Les îles de Marseille et son port, haut-lieu du commerce méditerranéen, ont longtemps fait office de première porte d’entrée aux Hommes, aux marchandises et aux pandémies qui ont sévi jusqu’au début du XXe siècle : la peste, bien sûr, mais aussi à partir du XIXe siècle, le choléra morbus et la fièvre jaune.

Contre ces menaces, les Marseillais ont appris peu à peu à se protéger, procédant notamment par l’isolement des voyageurs malades et des cargaisons auxquelles on prêtait un pouvoir de contamination.

A la fin du XVIIIe siècle, une administration sanitaire veillait à ce qu’aucune épidémie ne rentre dans Marseille.
Le lazaret de Saint-Martin d’Arenc et le port de quarantaine de Pomègues permettaient alors de recevoir une soixantaine de bateaux ainsi que leurs occupants.

Or, dès le début du XIXe siècle, une maladie originaire d’Amérique, inconnue et inquiétante apparaît : c'est la fièvre jaune. Elle apparaît neuf fois au lazaret d’Arenc à Marseille, entre 1800 et 1819, mais ne déclenche aucune épidémie dans la ville. Au contraire de Barcelone, qui perd un sixième de sa population en 1821, à cause d’un navire infecté en provenance de Cuba.

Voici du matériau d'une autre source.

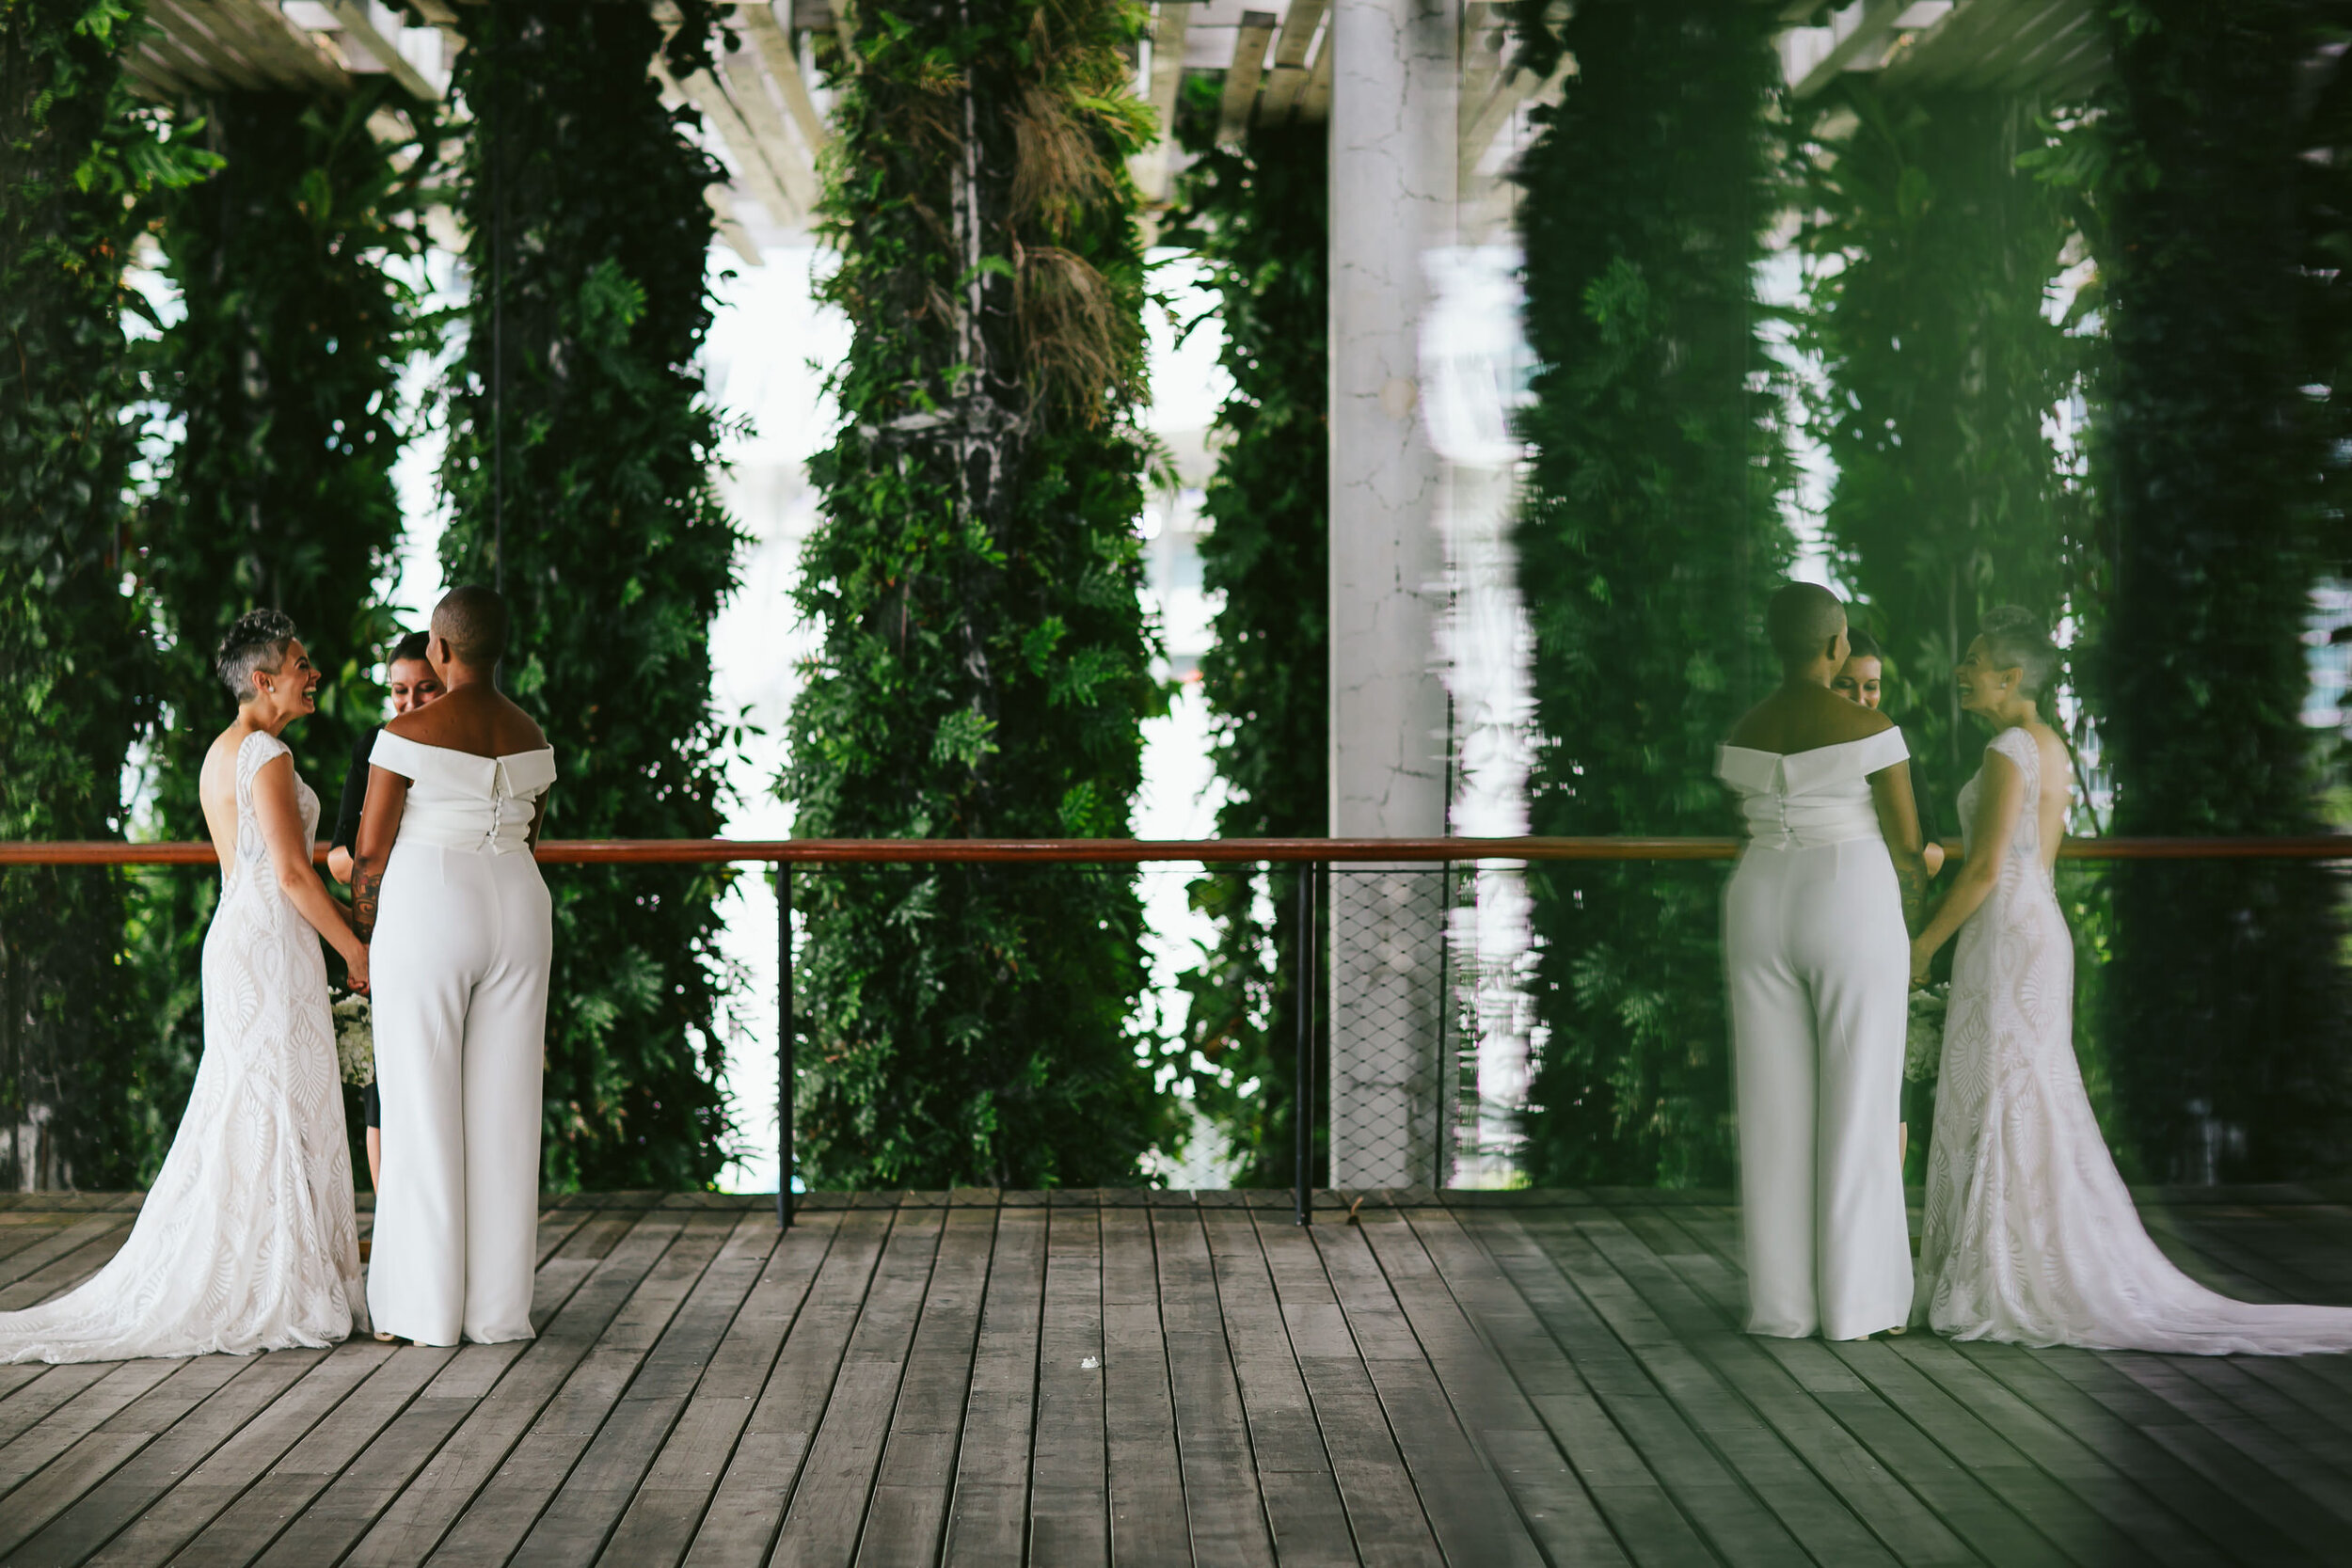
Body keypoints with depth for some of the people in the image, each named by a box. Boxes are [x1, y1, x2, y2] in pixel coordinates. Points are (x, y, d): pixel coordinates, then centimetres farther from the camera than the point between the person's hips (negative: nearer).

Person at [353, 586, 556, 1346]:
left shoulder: (412, 733, -10)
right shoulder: (529, 735, 8)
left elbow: (371, 849, -7)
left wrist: (366, 939, 10)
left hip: (429, 913, -5)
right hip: (520, 912, 5)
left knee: (423, 1111, 1)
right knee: (503, 1109, 7)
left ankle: (427, 1306, 4)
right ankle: (499, 1306, 10)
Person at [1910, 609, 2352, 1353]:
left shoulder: (2008, 749, -14)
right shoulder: (2051, 748, 15)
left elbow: (1986, 865, -18)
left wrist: (1925, 943, -10)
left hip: (2004, 936, -9)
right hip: (2041, 931, 9)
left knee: (1999, 1106, -5)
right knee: (2032, 1106, 11)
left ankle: (2011, 1289, -2)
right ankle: (2052, 1281, 15)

Un signal d'alarme pour les intendants de Santé ! Marseille doit se préparer à endiguer cette maladie dont on ignore le mode de transmission.

Appuyé par la municipalité et la Chambre de commerce, les intendants de Santé demandent la construction d’un hôpital dans l’archipel du Frioul afin d’isoler les patients, mais aussi d’éviter l’affolement des Marseillais et des échanges commerciaux. Le caractère urgent de la menace épidémique aboutit à la rapide acceptation du projet architectural de Michel-Robert Penchaud sur un promontoire de l’île de Ratonneau. La construction est onéreuse. Le projet rencontre des difficultés de sorte que l’hôpital n’est prêt qu’en 1828.

L’Hôpital Caroline portera le prénom de la Duchesse de Berry a fut construit entre 1823 et 1828.